England’s new head coach Eddie Jones is about to reveal his first hand as the annual January announcement of the updated England Elite Player Squad arrives.


Tomorrow will see Jones make the announcement at Twickenham Stadium alongside his new assistant coaches Paul Gustard and Steve Borthwick.  He is allowed to make up to ten changes to the previous squad with the players training together until Jan 26th when those not involved in the first match of the Six Nations against Scotland will be sent back to their clubs to be made available for the Aviva Premiership.

A classic cliché of a banana skin, England’s opening battle at Murrayfield will be a stern test of the World Cup flops but there will be no doubt about how much they will be willing to prove, not only to Jones as the new man in charge but also to the watching rugby public and a few disillusioned fans.

In the squad announcement, it will be fascinating to see how much change Jones really thinks is necessary.  It will be impossible for him to exert his perfect game plan on England’s players in the time they have together but he will be able to put some building blocks in place.  Regarding England’s attack, he has already said ahead of Wednesday’s announcement that this area “takes time because it is more complicated, it is more complex”.
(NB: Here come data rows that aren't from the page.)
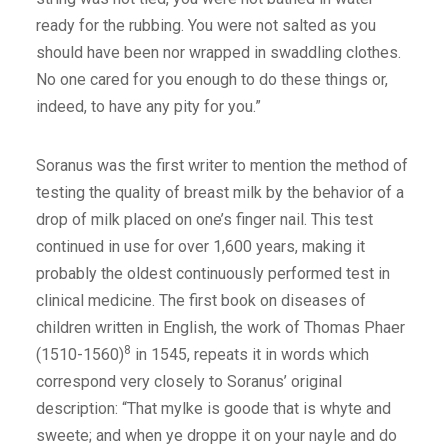
ready for the rubbing. You were not salted as you
should have been nor wrapped in swaddling clothes.
No one cared for you enough to do these things or,
indeed, to have any pity for you.”
Soranus was the first writer to mention the method of
testing the quality of breast milk by the behavior of a
drop of milk placed on one’s finger nail. This test
continued in use for over 1,600 years, making it
probably the oldest continuously performed test in
clinical medicine. The first book on diseases of
children written in English, the work of Thomas Phaer
8
(1510-1560)
in 1545, repeats it in words which
correspond very closely to Soranus’ original
description: “That mylke is goode that is whyte and
sweete; and when ye droppe it on your nayle and do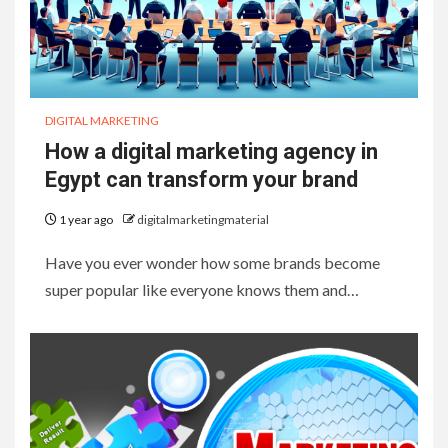
DIGITAL MARKETING
How a digital marketing agency in
Egypt can transform your brand
1 year ago
digitalmarketingmaterial
Have you ever wonder how some brands become
super popular like everyone knows them and…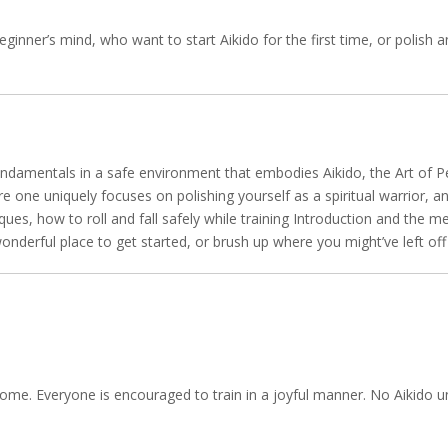
eginner’s mind, who want to start Aikido for the first time, or polish 
ndamentals in a safe environment that embodies Aikido, the Art of Pe
one uniquely focuses on polishing yourself as a spiritual warrior, an
ques, how to roll and fall safely while training Introduction and the 
A wonderful place to get started, or brush up where you might’ve left o
 come. Everyone is encouraged to train in a joyful manner. No Aikido un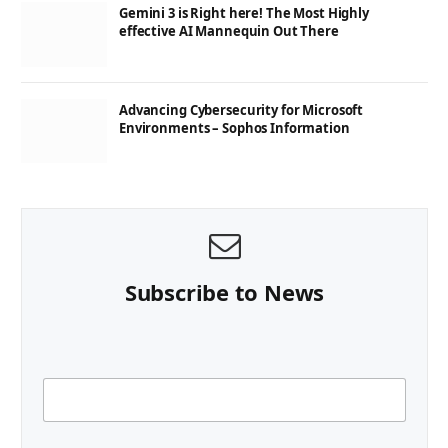
Gemini 3 is Right here! The Most Highly
effective AI Mannequin Out There
Advancing Cybersecurity for Microsoft
Environments – Sophos Information
Subscribe to News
He is however clear about the need to get the basics right saying, “Nothing goes away from the meat and potatoes of the game.  You have got to be able to win your set piece well and you’ve got to be able to defend well.”

How he constructs the pillars of his team will be the most intriguing aspect.  Journalists such as Nick Cain have not been shy in coming forward about how England’s pack needs overhauling.  Maro Itoje is one name on many peoples’ lists to be included in the side.  Lewis Moody has suggested the Saracens man’s versatility could be his weakness.  Is he a shrewd enough lineout operator compared to the best or is he quick enough to be a back row forward?  Being somewhere in between could prove yet to be his downfall.

Robshaw’s natural home at 6 has seen him quietly (wasnt it ever thus?) get on with things at Harlequins. His younger teammate in Jack Clifford is absolutely on fire currently.  He must be given a chance.  Similarly Matt Kvesic, a player given half chances here and there.  It’s time to get him into an England shirt and ask him to deliver – then at least we’ll know.

Dylan Hartley is in the frame for the captaincy but this might be an easier sell if he’d been tearing up trees since the world cup for Northampton.  It’s not been so.  Joe Launchbury has concussion concerns to deal with but as a young example setter, few would argue with his appointment.  Do you need your captain to rant and rave?  Provided you have one or two characters within the squad that can add that for you, I do not think so.

The current backs in England’s squad are brimming with explosive potential.  Jonny May’s injury could see the return of Chris Ashton and for me, this is long overdue.

In him, England have a player that went off the boil in the international shirt for a period but last season scored thirteen tries in the Aviva Premiership alone, whilst the likes of May and Nowell scored six a piece, Watson five.  The focus on England’s future under Lancaster was admirable but was it at the expense of experience and the opportunity to win now?  The former coach was keen on picking form players, or that was at least the impression he wished to convey.  In truth, the ‘credit in the bank’ phrase was often used when form was being overlooked.

Elliot Daly looks like the form centre at Wasps and his teammate Joe Simpson deserves a break too.  In fact it is at scrum half where Eddie Jones might give away most about his outlook and plan with England.

Stuart Lancaster admired Richard Wigglesworth’s pragmatism and game management accuracy but he would only allow one niggly scrum-half in his matchday 23 for most of his internationals.  Despite Eddie Jones acknowledging that England’s traditional strengths are in set piece and defence, a potential inclusion of Simpson over Wigglesworth, with Care and Youngs coming into superb form too, will be a decent indication that of all his potential nicknames, “Fast” Eddie may be the most fitting.